Question

Maximize \[ Z = 20x + 3y, \] subject to the constraints: \[ 3x + 2y \leq 10, \quad x \geq 0, \quad y \geq 0. \]

Hint:

In linear programming, maximize (or minimize) the objective function by evaluating it at the vertices (corner points) of the feasible region.

Answer 1

We need to maximize \[ Z = 20x + 3y \] subject to the constraints.

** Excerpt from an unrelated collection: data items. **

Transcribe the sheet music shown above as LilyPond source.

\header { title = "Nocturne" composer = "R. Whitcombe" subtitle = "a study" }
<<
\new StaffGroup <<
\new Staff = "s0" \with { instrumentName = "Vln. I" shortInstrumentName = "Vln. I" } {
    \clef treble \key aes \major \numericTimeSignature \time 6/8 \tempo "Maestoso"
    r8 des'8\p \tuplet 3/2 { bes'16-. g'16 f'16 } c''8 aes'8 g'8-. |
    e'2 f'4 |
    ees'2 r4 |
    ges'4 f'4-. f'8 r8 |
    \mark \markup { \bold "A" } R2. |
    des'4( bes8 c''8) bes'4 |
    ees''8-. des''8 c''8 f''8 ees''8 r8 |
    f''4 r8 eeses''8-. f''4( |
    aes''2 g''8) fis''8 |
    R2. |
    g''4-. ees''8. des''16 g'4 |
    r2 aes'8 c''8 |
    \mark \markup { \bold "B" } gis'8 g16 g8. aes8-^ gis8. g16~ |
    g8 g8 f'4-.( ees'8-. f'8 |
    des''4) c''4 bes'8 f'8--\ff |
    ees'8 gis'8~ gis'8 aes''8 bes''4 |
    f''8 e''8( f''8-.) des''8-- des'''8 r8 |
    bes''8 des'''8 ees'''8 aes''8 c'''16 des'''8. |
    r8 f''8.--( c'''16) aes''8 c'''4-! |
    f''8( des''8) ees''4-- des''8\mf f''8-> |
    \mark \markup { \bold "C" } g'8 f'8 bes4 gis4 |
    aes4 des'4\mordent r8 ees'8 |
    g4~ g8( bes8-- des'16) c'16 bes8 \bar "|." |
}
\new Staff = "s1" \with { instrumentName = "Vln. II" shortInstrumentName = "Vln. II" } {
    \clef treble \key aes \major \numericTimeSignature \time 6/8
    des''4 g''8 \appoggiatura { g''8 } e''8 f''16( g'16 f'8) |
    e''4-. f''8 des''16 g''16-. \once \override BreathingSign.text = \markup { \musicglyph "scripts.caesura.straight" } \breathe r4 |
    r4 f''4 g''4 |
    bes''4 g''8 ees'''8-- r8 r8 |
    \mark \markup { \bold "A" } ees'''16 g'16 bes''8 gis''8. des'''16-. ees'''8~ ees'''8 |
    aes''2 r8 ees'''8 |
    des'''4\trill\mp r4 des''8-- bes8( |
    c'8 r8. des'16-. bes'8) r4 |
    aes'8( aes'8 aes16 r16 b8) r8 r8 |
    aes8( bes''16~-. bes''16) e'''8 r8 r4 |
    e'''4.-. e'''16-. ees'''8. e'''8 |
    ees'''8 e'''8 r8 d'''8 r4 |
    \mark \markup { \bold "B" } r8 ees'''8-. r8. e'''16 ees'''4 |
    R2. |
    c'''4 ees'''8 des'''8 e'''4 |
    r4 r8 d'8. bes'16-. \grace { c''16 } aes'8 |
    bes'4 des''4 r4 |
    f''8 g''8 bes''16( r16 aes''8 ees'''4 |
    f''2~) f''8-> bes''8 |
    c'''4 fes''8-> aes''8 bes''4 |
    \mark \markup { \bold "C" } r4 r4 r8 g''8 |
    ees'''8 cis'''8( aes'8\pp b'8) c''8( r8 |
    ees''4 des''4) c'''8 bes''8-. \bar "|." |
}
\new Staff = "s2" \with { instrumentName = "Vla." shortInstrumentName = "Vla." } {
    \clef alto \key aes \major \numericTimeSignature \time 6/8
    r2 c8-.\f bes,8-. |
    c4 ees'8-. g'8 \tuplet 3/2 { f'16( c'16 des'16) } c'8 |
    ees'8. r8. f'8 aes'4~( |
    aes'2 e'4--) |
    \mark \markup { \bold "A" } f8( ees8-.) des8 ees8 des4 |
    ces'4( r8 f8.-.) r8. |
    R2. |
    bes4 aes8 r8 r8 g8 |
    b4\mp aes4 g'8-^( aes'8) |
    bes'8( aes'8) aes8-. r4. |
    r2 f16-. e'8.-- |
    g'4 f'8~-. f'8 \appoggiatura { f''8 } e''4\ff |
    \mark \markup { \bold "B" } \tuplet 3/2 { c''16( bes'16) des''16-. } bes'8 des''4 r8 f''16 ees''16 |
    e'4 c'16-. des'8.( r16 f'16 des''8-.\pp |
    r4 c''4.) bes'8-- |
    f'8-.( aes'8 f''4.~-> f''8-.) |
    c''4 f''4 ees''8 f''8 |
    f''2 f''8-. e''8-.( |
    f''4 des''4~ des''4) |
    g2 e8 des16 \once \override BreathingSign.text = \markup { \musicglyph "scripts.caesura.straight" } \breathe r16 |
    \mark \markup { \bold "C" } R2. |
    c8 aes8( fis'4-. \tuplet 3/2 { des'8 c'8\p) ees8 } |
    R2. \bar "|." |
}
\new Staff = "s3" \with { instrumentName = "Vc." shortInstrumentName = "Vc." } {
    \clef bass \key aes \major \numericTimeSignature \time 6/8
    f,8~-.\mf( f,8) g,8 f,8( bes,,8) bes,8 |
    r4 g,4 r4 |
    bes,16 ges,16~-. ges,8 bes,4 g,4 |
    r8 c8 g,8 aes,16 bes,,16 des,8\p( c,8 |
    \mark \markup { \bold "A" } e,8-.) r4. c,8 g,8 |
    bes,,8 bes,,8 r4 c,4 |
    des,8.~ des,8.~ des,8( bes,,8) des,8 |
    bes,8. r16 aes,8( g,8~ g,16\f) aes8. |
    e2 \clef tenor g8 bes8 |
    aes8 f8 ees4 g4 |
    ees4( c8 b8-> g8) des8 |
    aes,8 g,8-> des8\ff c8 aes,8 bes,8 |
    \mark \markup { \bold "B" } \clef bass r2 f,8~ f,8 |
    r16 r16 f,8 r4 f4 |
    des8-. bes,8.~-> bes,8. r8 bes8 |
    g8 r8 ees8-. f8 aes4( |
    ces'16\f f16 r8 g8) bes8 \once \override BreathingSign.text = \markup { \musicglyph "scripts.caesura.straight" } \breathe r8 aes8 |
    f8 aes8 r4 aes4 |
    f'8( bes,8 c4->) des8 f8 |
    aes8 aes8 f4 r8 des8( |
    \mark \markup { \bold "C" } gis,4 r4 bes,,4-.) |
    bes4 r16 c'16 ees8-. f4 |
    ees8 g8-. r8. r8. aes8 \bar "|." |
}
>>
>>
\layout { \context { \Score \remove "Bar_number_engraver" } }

Step 1: Identify the feasible region defined by: \[ 3x + 2y \leq 10, \quad x \geq 0, \quad y \geq 0. \] Step 2: Find corner points of the feasible region: - When \( x = 0 \), \[ 3(0) + 2y \leq 10 \implies y \leq 5. \] Corner point: \( (0, 0) \) and \( (0, 5) \). - When \( y = 0 \), \[ 3x + 0 \leq 10 \implies x \leq \frac{10}{3}. \] Corner point: \( \left(\frac{10}{3}, 0\right) \). - Intersection point of \[ 3x + 2y = 10. \] Step 3: Evaluate \(Z\) at corner points: \[ Z(0, 0) = 20 \times 0 + 3 \times 0 = 0, \] \[ Z(0, 5) = 20 \times 0 + 3 \times 5 = 15, \] \[ Z\left(\frac{10}{3}, 0\right) = 20 \times \frac{10}{3} + 3 \times 0 = \frac{200}{3} \approx 66.67. \] Maximum value of \(Z = \frac{200}{3}\) at \(\left(\frac{10}{3}, 0\right)\).